SUPPLIED DATA START
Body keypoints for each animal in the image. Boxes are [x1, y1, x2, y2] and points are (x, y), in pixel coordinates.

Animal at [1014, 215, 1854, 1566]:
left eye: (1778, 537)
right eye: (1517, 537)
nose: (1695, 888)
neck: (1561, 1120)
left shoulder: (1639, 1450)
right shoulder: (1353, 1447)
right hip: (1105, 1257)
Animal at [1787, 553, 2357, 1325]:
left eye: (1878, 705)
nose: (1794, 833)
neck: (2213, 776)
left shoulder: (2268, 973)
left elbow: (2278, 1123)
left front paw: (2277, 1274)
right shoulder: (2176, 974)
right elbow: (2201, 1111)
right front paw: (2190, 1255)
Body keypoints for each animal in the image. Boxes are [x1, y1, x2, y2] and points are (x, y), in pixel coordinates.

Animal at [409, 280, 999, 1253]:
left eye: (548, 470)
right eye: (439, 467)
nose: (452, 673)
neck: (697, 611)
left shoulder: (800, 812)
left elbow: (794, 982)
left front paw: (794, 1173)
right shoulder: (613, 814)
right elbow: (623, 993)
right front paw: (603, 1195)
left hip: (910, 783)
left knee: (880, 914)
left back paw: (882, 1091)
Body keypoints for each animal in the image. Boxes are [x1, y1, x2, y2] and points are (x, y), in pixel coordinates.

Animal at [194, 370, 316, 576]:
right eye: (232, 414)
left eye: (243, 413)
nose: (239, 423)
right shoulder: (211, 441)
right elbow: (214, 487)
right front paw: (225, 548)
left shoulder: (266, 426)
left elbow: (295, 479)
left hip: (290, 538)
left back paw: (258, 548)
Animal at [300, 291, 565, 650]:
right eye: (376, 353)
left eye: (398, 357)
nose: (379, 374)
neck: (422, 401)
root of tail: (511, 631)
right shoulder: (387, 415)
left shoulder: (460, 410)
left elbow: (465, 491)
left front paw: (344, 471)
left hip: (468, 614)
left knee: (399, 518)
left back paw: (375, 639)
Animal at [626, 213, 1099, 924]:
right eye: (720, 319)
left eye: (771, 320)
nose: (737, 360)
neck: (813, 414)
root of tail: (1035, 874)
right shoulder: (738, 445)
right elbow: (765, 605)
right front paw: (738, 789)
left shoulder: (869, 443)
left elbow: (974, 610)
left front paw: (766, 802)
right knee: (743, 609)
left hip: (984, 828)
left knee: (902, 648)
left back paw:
SUPPLIED DATA END
> EXERCISE GOAL
Word for word, copy the line containing "left hip: (290, 538)" and each line after it to the end of the records, and nothing besides.

> COMPLETED EXERCISE
left hip: (290, 538)
left back paw: (258, 548)
Animal at [300, 291, 565, 650]:
right eye: (376, 353)
left eye: (398, 357)
nose: (379, 374)
neck: (422, 401)
root of tail: (511, 631)
right shoulder: (387, 415)
left shoulder: (460, 410)
left elbow: (465, 491)
left front paw: (344, 471)
left hip: (468, 614)
left knee: (399, 518)
left back paw: (375, 639)
Animal at [626, 213, 1099, 924]:
right eye: (720, 319)
left eye: (771, 320)
nose: (737, 360)
neck: (813, 414)
root of tail: (1035, 874)
right shoulder: (738, 445)
right elbow: (765, 605)
right front paw: (738, 789)
left shoulder: (869, 443)
left elbow: (974, 610)
left front paw: (766, 802)
right knee: (743, 609)
left hip: (984, 828)
left knee: (902, 648)
left back paw:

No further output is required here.